* [Problem to solve] Set down the entries once more, exactly as given.

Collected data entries

┌────────

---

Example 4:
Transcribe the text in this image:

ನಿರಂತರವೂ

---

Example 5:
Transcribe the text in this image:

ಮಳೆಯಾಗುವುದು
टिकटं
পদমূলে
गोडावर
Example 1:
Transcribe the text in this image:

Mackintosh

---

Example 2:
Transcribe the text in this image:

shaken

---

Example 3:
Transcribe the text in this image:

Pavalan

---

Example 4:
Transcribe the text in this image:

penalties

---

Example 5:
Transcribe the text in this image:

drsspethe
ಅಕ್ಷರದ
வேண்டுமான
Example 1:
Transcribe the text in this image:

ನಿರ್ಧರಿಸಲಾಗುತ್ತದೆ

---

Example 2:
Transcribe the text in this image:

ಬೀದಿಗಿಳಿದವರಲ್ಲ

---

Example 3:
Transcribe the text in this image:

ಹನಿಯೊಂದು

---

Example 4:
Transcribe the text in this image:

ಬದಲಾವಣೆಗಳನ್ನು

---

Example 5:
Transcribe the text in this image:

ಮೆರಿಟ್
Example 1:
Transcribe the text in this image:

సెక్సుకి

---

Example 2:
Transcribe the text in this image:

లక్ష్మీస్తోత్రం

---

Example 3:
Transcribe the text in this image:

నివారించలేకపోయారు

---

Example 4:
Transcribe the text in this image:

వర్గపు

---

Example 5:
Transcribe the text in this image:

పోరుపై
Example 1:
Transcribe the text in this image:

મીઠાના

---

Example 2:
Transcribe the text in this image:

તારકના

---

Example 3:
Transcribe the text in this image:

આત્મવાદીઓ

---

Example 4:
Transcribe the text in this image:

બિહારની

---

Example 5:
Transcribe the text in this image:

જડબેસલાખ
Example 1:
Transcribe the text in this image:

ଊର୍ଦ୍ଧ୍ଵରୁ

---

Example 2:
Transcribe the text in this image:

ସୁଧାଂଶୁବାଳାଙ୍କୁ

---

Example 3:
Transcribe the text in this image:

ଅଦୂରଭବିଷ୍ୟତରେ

└────────

* [Answer box]
---

Example 4:
Transcribe the text in this image:

ನಿರಂತರವೂ

---

Example 5:
Transcribe the text in this image:

ಮಳೆಯಾಗುವುದು
टिकटं
পদমূলে
गोडावर
Example 1:
Transcribe the text in this image:

Mackintosh

---

Example 2:
Transcribe the text in this image:

shaken

---

Example 3:
Transcribe the text in this image:

Pavalan

---

Example 4:
Transcribe the text in this image:

penalties

---

Example 5:
Transcribe the text in this image:

drsspethe
ಅಕ್ಷರದ
வேண்டுமான
Example 1:
Transcribe the text in this image:

ನಿರ್ಧರಿಸಲಾಗುತ್ತದೆ

---

Example 2:
Transcribe the text in this image:

ಬೀದಿಗಿಳಿದವರಲ್ಲ

---

Example 3:
Transcribe the text in this image:

ಹನಿಯೊಂದು

---

Example 4:
Transcribe the text in this image:

ಬದಲಾವಣೆಗಳನ್ನು

---

Example 5:
Transcribe the text in this image:

ಮೆರಿಟ್
Example 1:
Transcribe the text in this image:

సెక్సుకి

---

Example 2:
Transcribe the text in this image:

లక్ష్మీస్తోత్రం

---

Example 3:
Transcribe the text in this image:

నివారించలేకపోయారు

---

Example 4:
Transcribe the text in this image:

వర్గపు

---

Example 5:
Transcribe the text in this image:

పోరుపై
Example 1:
Transcribe the text in this image:

મીઠાના

---

Example 2:
Transcribe the text in this image:

તારકના

---

Example 3:
Transcribe the text in this image:

આત્મવાદીઓ

---

Example 4:
Transcribe the text in this image:

બિહારની

---

Example 5:
Transcribe the text in this image:

જડબેસલાખ
Example 1:
Transcribe the text in this image:

ଊର୍ଦ୍ଧ୍ଵରୁ

---

Example 2:
Transcribe the text in this image:

ସୁଧାଂଶୁବାଳାଙ୍କୁ

---

Example 3:
Transcribe the text in this image:

ଅଦୂରଭବିଷ୍ୟତରେ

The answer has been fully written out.